◆ Instruction
Only a number is wanted here: the count of lines in the entries below that include the word "skills".

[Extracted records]
[Start of Attachment]
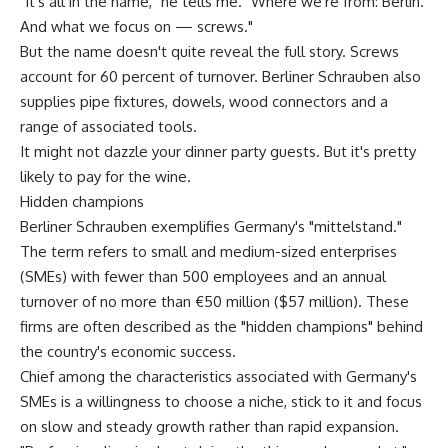
"It's all in the name," he tells me. "Where we're from: Berlin.
And what we focus on — screws."
But the name doesn't quite reveal the full story. Screws
account for 60 percent of turnover. Berliner Schrauben also
supplies pipe fixtures, dowels, wood connectors and a
range of associated tools.
It might not dazzle your dinner party guests. But it's pretty
likely to pay for the wine.
Hidden champions
Berliner Schrauben exemplifies Germany's "mittelstand."
The term refers to small and medium-sized enterprises
(SMEs) with fewer than 500 employees and an annual
turnover of no more than €50 million ($57 million). These
firms are often described as the "hidden champions" behind
the country's economic success.
Chief among the characteristics associated with Germany's
SMEs is a willingness to choose a niche, stick to it and focus
on slow and steady growth rather than rapid expansion.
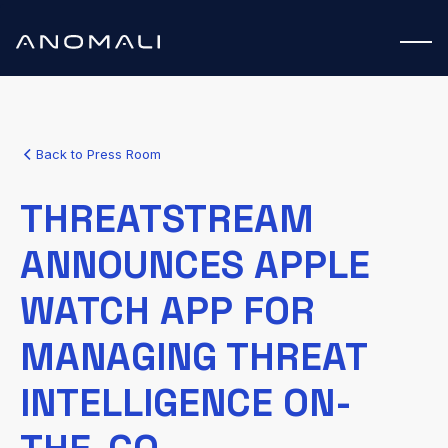
Back to Press Room
THREATSTREAM
ANNOUNCES APPLE
WATCH APP FOR
MANAGING THREAT
INTELLIGENCE ON-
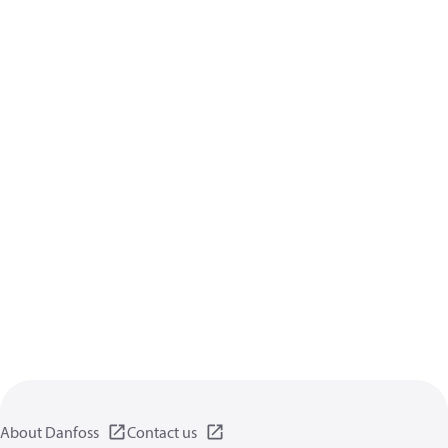
About Danfoss
Contact us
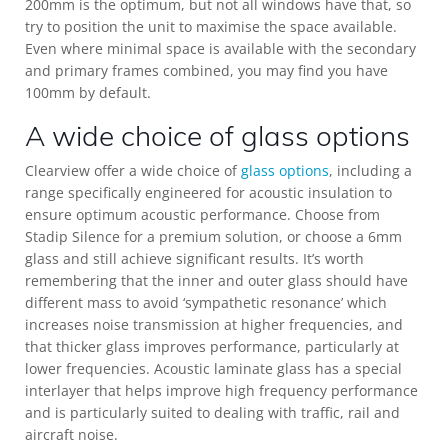
200mm is the optimum, but not all windows have that, so
try to position the unit to maximise the space available.
Even where minimal space is available with the secondary
and primary frames combined, you may find you have
100mm by default.
A wide choice of glass options
Clearview offer a wide choice of
glass options
, including a
range specifically engineered for acoustic insulation to
ensure optimum acoustic performance. Choose from
Stadip Silence for a premium solution, or choose a 6mm
glass and still achieve significant results. It’s worth
remembering that the inner and outer glass should have
different mass to avoid ‘sympathetic resonance’ which
increases noise transmission at higher frequencies, and
that thicker glass improves performance, particularly at
lower frequencies. Acoustic laminate glass has a special
interlayer that helps improve high frequency performance
and is particularly suited to dealing with traffic, rail and
aircraft noise.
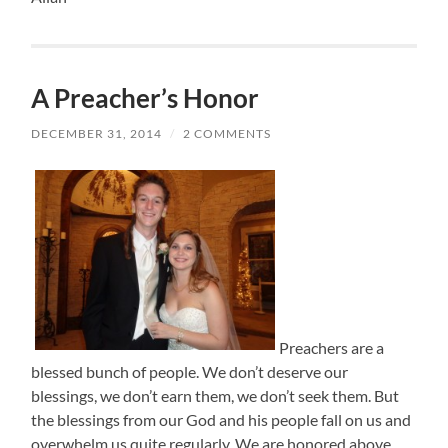
A Preacher’s Honor
DECEMBER 31, 2014
/
2 COMMENTS
Preachers are a
blessed bunch of people. We don’t deserve our
blessings, we don’t earn them, we don’t seek them. But
the blessings from our God and his people fall on us and
overwhelm us quite regularly. We are honored above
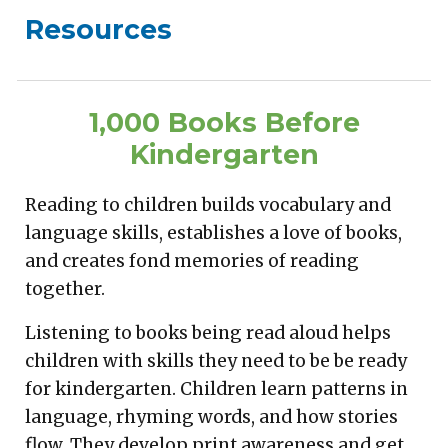
Resources
1,000 Books Before
Kindergarten
Reading to children builds vocabulary and
language skills, establishes a love of books,
and creates fond memories of reading
together.
Listening to books being read aloud helps
children with skills they need to be be ready
for kindergarten. Children learn patterns in
language, rhyming words, and how stories
flow. They develop print awareness and get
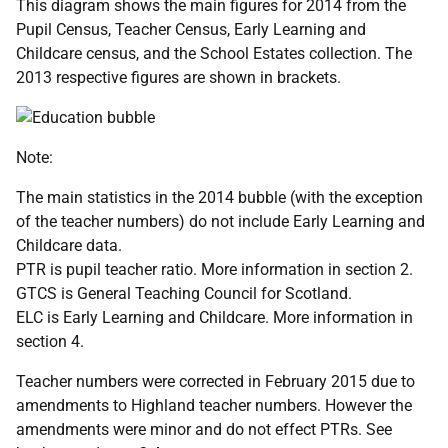
This diagram shows the main figures for 2014 from the
Pupil Census, Teacher Census, Early Learning and
Childcare census, and the School Estates collection. The
2013 respective figures are shown in brackets.
Note:
The main statistics in the 2014 bubble (with the exception
of the teacher numbers) do not include Early Learning and
Childcare data.
PTR is pupil teacher ratio. More information in section 2.
GTCS is General Teaching Council for Scotland.
ELC is Early Learning and Childcare. More information in
section 4.
Teacher numbers were corrected in February 2015 due to
amendments to Highland teacher numbers. However the
amendments were minor and do not effect PTRs. See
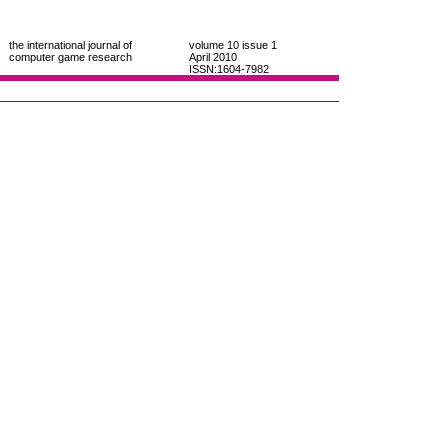
the international journal of
volume 10
issue 1
computer game research
April 2010
ISSN:1604-7982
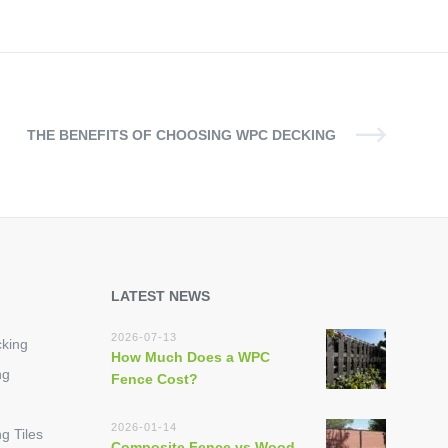
THE BENEFITS OF CHOOSING WPC DECKING
LATEST NEWS
2026-07-13
king
How Much Does a WPC
ng
Fence Cost?
2026-01-14
g Tiles
Composite Fence vs Wood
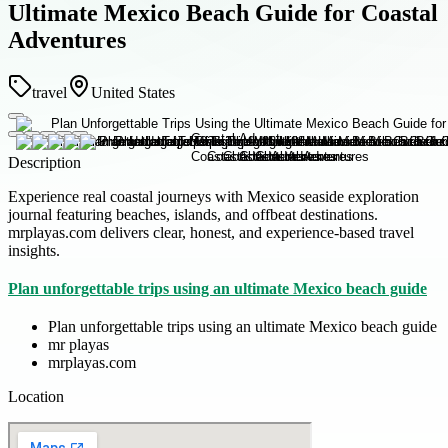
Ultimate Mexico Beach Guide for Coastal
Adventures
travel
United States
Description
Experience real coastal journeys with Mexico seaside exploration
journal featuring beaches, islands, and offbeat destinations.
mrplayas.com delivers clear, honest, and experience-based travel
insights.
Plan unforgettable trips using an ultimate Mexico beach guide
Plan unforgettable trips using an ultimate Mexico beach guide
mr playas
mrplayas.com
Location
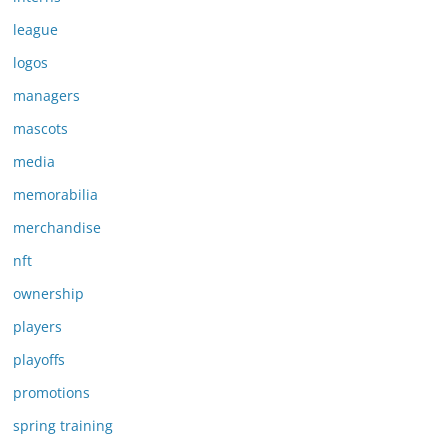
league
logos
managers
mascots
media
memorabilia
merchandise
nft
ownership
players
playoffs
promotions
spring training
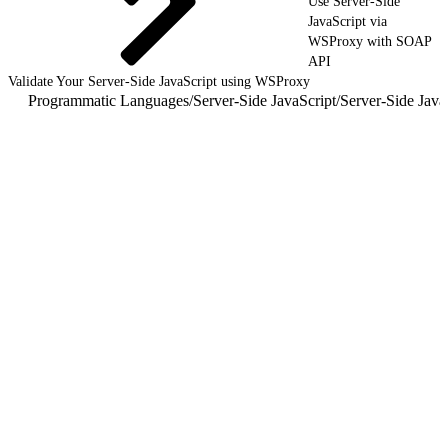
Use Server-Side
JavaScript via
WSProxy with SOAP
API
Validate Your Server-Side JavaScript using WSProxy
Programmatic Languages
/
Server-Side JavaScript
/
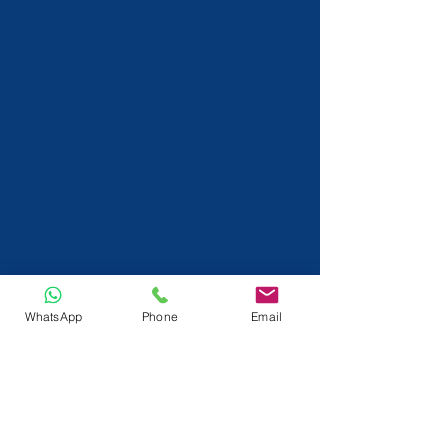
WhatsApp
Phone
Email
[End of Attachment]
◆ Answer section
2